As we indicated in earlier editorials many conservationist have raised the alarm about the state of our rivers. They suggest that the entire Caribbean, for that matter, is slipping into the onset of desertification and that since Christopher Columbus re-discovered Dominica in 1492 not a single river has grown by a single inch. In fact, every river has lost and is losing significant water levels. In other words, our rivers are drying up right before our eyes. Other countries in the region are probably worse off. Jamaica, for example, has reportedly lost 50 rivers and St. Lucia was following in its footsteps due to a combination of deforestation, house and road building, legally sanctioned tree cutting by utility companies and the replanting of inappropriate tree species.

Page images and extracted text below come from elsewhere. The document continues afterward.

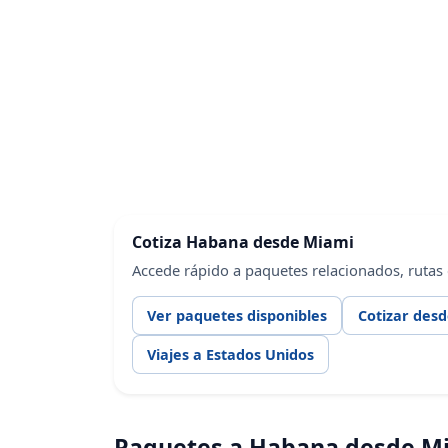
Cotiza Habana desde Miami
Accede rápido a paquetes relacionados, rutas
Ver paquetes disponibles
Cotizar des
Viajes a Estados Unidos
Paquetes a Habana desde M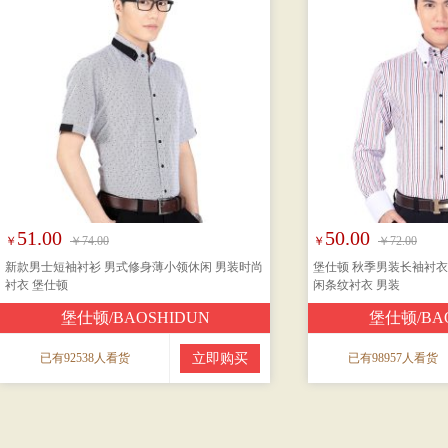
51.00
50.00
￥
￥74.00
￥
￥72.00
新款男士短袖衬衫 男式修身薄小领休闲 男装时尚
堡仕顿 秋季男装长袖衬衣
衬衣 堡仕顿
闲条纹衬衣 男装
堡仕顿/BAOSHIDUN
堡仕顿/BA
已有92538人看货
立即购买
已有98957人看货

Dominica's rivers, and hence our water supply, is being threatened by poor water shed management and deforestation. A study of a few years ago by former forest officer Michael Zamore revealed that Dominica had been losing its forests at an alarming rate (the banana industry boom was the culprit) and that has adversely affected the state of our rivers. What's more disturbing there's no official Government, or quasi government, department that is explicitly responsible to budget and programme to protect Dominica's water resources. Not DOWASCO, not Forestry, not Tourism, not the Environment department and certainly not Health.
So there's no organisation to take a closer look, for instance, at the objectives of United Nation's World Water Day (WWD) programme and incorporate them in our national agenda.
In one of his message in observance on WWD, observed internationally on 22 March, the United Nation Secretary General warned that with the onset of climate change, growing demand on finite water resources from agriculture, industry and cities, and increasing pollution in many areas are hastening a water crisis. That crises, he said, can only be addressed by cross-sectoral, holistic planning and policies – internationally, regionally and globally.
The UN Secretary General said that despite progress under the Millennium Development Goals, adopted in 2000, some 663 million people --more than one in ten of the world's population -- remain without access to an improved water supply. The statistics on sanitation are even less encouraging. Some 2.5 billion people still live without improved sanitation, and a billion people practice open defecation, making sanitation the least successful area of the MDGs.
"We cannot achieve a world of dignity, health and prosperity for all until we address this urgent need," he said.
The Government of Dominica should be complemented for making the elimination of pit latrines one of its major health and environment polices. We only hope the implementation will be successful.
But, Dominicans must begin to recognise that we are in a water crisis in the Caribbean and also the rest of the world. In fact, the World Water Council warns that there is a water crisis today. But the crisis is not about having too little water to satisfy our needs; it is a crisis of managing water so badly that billions of people - and the environment - suffer badly.
The WWC is of the view that there is increasing awareness that our freshwater resources are limited and need to be protected both in terms of quantity and quality. Water is, therefore, everybody's business; this, incidentally, was one the key messages of the second World Water Forum in The Hague in 2000.
The Forum contended that a serious water crisis is the number one global risk based on impact to society (as a measure of devastation), and the number eight global risk based on likelihood (likelihood of occurring within 10 years) as announced by the World Economic Forum, January 2015.
DOWASCO, Dominica's Water and Sewerage Company, understands the implications of the drying up of our rivers because most of the company's water supply comes from about 80 rivers that pour out alongside the east and west coastline due to rugged forests and generous rainfall.
For many years now DOWASCO has been pressing our policy makers for suitable procedures for governing water and land resources, for an integrated water resources management plan, for a system for determining the water volumes in major catchment areas, for a more effective land use plan and for designation of certain catchment areas as protected areas. DOWASCO is still pressing government for a response.
As we observe WWD on Wednesday March 22, we hope the issue of protecting our dwindling water resources was on the minds of our leaders in the public and private sectors. God forbid, we must not wait for our rivers to run completely dry before we make moves to protect them. If we do we will face crises-in health, agriculture, tourism, manufacturing business- of unimaginable proportions.